- cross-posted to:
- technology
- cross-posted to:
- technology
It has now emerged that after being informed that Safari was likely to fall under the DMA’s regulations, Apple filed formal a response to the European Union claiming that Safari is, in fact, “three distinct web browsers.” The company’s claim is based on the argument that Safari for iOS, iPadOS, and macOS are entirely different and serve different purposes.
On example cited by Apple is Safari’s sidebar feature on iPadOS and macOS, allowing users to see opened tabs, tab groups, bookmarks, and browsing history. Since this feature is unavailable in the version of Safari for iOS, Apple claimed that it is a distinctly different browser. The company added that each version of Safari serves different purposes for users depending on the device upon which it is accessed.

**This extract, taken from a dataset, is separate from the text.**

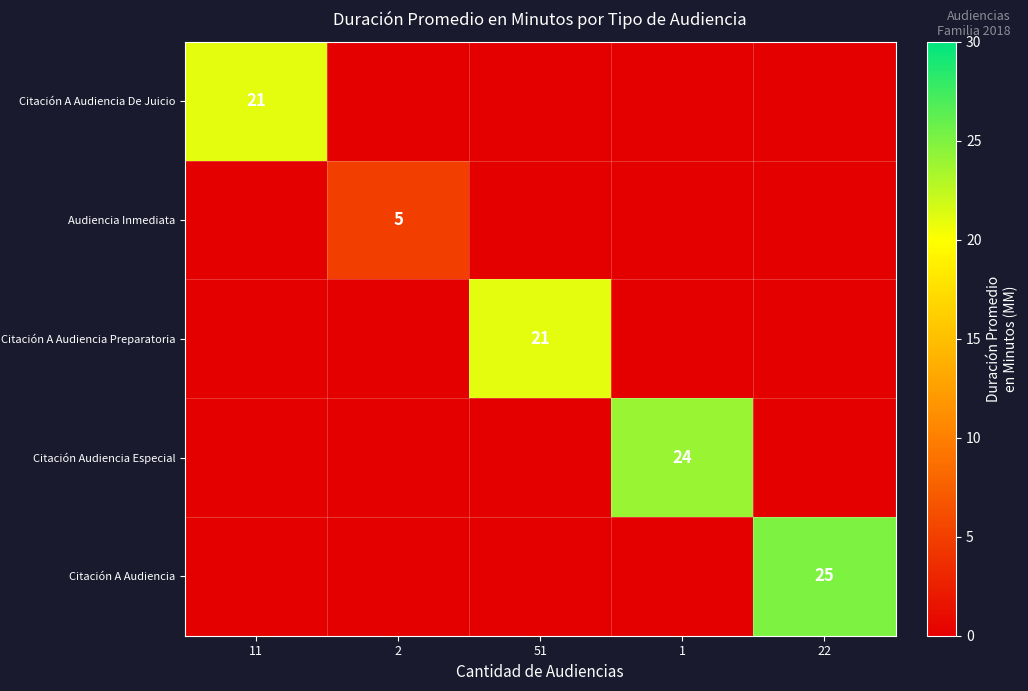

Which has a higher value, 2 or 22?

2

The European Commission went on to point out that Safari’s functionality and underlying technologies are near-identical across platforms. The Commission even highlights Apple’s own marketing materials for its Continuity feature, which appear to contradict the company’s claims, touting the tag line “Same Safari. Different device.” As a result, the Commission rejected Apple’s claim and insists that “Safari qualifies as a single web browser, irrespective of the device through which that service is accessed.”
I’m glad that the EC countered the argument of Apple strongly. Because you’d assume that the legal team of Apple consists of some capable lawyers, possibly even old members of the EC? At some point I’m scared that even the EC would be outmatched but we’re not there, it seems.
It was a pretty crap arguement given the European commission were able to counter the arguement using Apple’s own marketing.